Baum sells her framed prints for as little as $100, half of which covers the costs of printing and framing. The other half is a tax-deductible donation to forMemory. (To view samples of her photos and for information on purchasing prints, visit hopeofalzheimers.com.)
Baum agrees her symptoms have decreased and says there's been some improvement in her neuropsychological exams. Her sister's stabilization, she adds, has been even more dramatic. There were times when Van Ryzin would drive to a destination and not know where she was, or ask her husband the same question repeatedly throughout the day.
"Now she drives me to Chicago for conferences," Baum marvels, "and she does most of the planning for our activities with forMemory."
Claims of stabilization or improvement in Alzheimer's patients often meet with skepticism. "Sometimes we leave doctors' offices in tears because we feel like we haven't been heard," says Baum.
To convey her story and stay abreast of the latest research, Baum attends conferences geared toward physicians and other health-care professionals. She and her sisters are scheduled to be among the presenters at the state Alzheimer's conference next May in Wisconsin Dells, and they're planning a conference of their own in Appleton next fall. (Filmmaker Smith has promised the pair he'll "put something together for them" in time for this event.)
Rusk says Baum's contributions to his group, which recently changed its name to the Alzheimer's & Dementia Alliance of Wisconsin, are considerable.
"She brings to the board a key understanding of exactly what it means to have early-stage dementia," he notes. "There are not that many people in the country that are able to speak so eloquently about what they need." She proves "there is indeed action that you can take to enhance the quality of your life."
Baum agrees: "How can I not feel good about life and feel like I have a purpose, when I'm helping everybody by drawing these connections?"
Alzheimer's research marches on
It's been a century since German psychiatrist Alois Alzheimer gave this progressive neurodegenerative disease his name, after studying the brain tissue of a 51-year-old woman who had died of presenile dementia.
Only in the last 30 years have the most significant strides in Alzheimer's research been made.
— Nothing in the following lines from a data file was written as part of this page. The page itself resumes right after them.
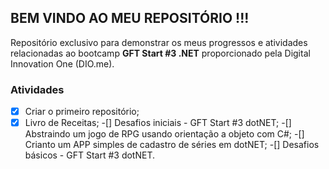 ## BEM VINDO AO MEU REPOSITÓRIO !!!

Repositório exclusivo para demonstrar os meus progressos e atividades relacionadas ao bootcamp **GFT Start #3 .NET** proporcionado pela Digital Innovation One (DIO.me).

### Atividades
-[x] Criar o primeiro repositório;
-[x] Livro de Receitas;
-[] Desafios iniciais - GFT Start #3 dotNET;
-[] Abstraindo um jogo de RPG usando orientação a objeto com C#;
-[] Crianto um APP simples de cadastro de séries em dotNET;
-[] Desafios básicos - GFT Start #3 dotNET.

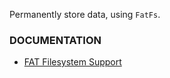 Permanently store data, using `FatFs`.

### DOCUMENTATION
- [FAT Filesystem Support](https://docs.espressif.com/projects/esp-idf/en/stable/esp32/api-reference/storage/fatfs.html)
The leading cause of dementia, Alzheimer's appears to stem from some combination of genetic, environmental and other factors acting over an extended time.
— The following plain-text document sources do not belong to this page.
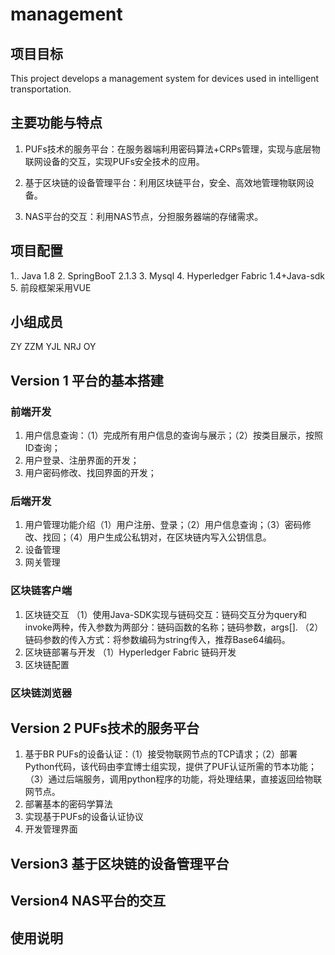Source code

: # management
## 项目目标
This project develops a management system for devices used in intelligent transportation.
## 主要功能与特点
1. PUFs技术的服务平台：在服务器端利用密码算法+CRPs管理，实现与底层物联网设备的交互，实现PUFs安全技术的应用。

2. 基于区块链的设备管理平台：利用区块链平台，安全、高效地管理物联网设备。

3. NAS平台的交互：利用NAS节点，分担服务器端的存储需求。
## 项目配置
1.. Java 1.8 
2.  SpringBooT 2.1.3
3.  Mysql
4.  Hyperledger Fabric 1.4+Java-sdk
5.  前段框架采用VUE

## 小组成员
ZY ZZM YJL NRJ OY 
## Version 1 平台的基本搭建
### 前端开发
1. 用户信息查询：（1）完成所有用户信息的查询与展示；（2）按类目展示，按照ID查询；
2.  用户登录、注册界面的开发；
3. 用户密码修改、找回界面的开发；

### 后端开发
1.  用户管理功能介绍（1）用户注册、登录；（2）用户信息查询；（3）密码修改、找回；（4）用户生成公私钥对，在区块链内写入公钥信息。
3.  设备管理
4.  网关管理
### 区块链客户端
1. 区块链交互
（1）使用Java-SDK实现与链码交互：链码交互分为query和invoke两种，传入参数为两部分：链码函数的名称；链码参数，args[].
（2）链码参数的传入方式：将参数编码为string传入，推荐Base64编码。
2. 区块链部署与开发
（1）Hyperledger Fabric 链码开发
2.  区块链配置






### 区块链浏览器

## Version 2 PUFs技术的服务平台
1. 基于BR PUFs的设备认证：（1）接受物联网节点的TCP请求；（2）部署Python代码，该代码由李宜博士组实现，提供了PUF认证所需的节本功能；（3）通过后端服务，调用python程序的功能，将处理结果，直接返回给物联网节点。
2. 部署基本的密码学算法
3.  实现基于PUFs的设备认证协议
4. 开发管理界面

## Version3  基于区块链的设备管理平台

## Version4  NAS平台的交互

## 使用说明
An autopsy involving study of the deceased's brain tissue remains the only definitive diagnosis. Until then, diagnoses are classified as probable or possible.
The disease's complexities boggle even healthy minds. In the simplest terms, it involves abnormal deposits, called plaques and tangles, that disrupt, damage and kill nerve cells, leading to declines in cognitive function. Symptoms include difficulty remembering names and recent events, confusion, behavioral changes, impaired judgment, dizziness and tremors.
Alzheimer's research has produced a handful of drug therapies that help manage some behavioral, speaking and memory problems. More potential Alzheimer's drugs are in FDA trials. Recent research suggests early diagnosis and treatment can prolong function for months or years, as may lifestyle habits including good nutrition, mental and physical training, and social engagement.
An exhibit of Mary Kay Baum's photos is scheduled for Jan. 15-April 9 at the Evangelical Lutheran Church of America's South Central Synod of Wisconsin office, 2909 Landmark Place, Suite 202.
A reception for Baum, during which she will speak and sign copies of Traveling with Hope, is scheduled for 1 pm Thursday, Feb. 18, after the synod's noon Lenten services and bag lunch.
And Baum will display her photographs, speak, sign copies of Traveling with Hope and introduce a six-minute clip from the Hope of Alzheimer's documentary during a reception 6-8 pm Thursday, Feb. 4, at the Willy Street Co-op.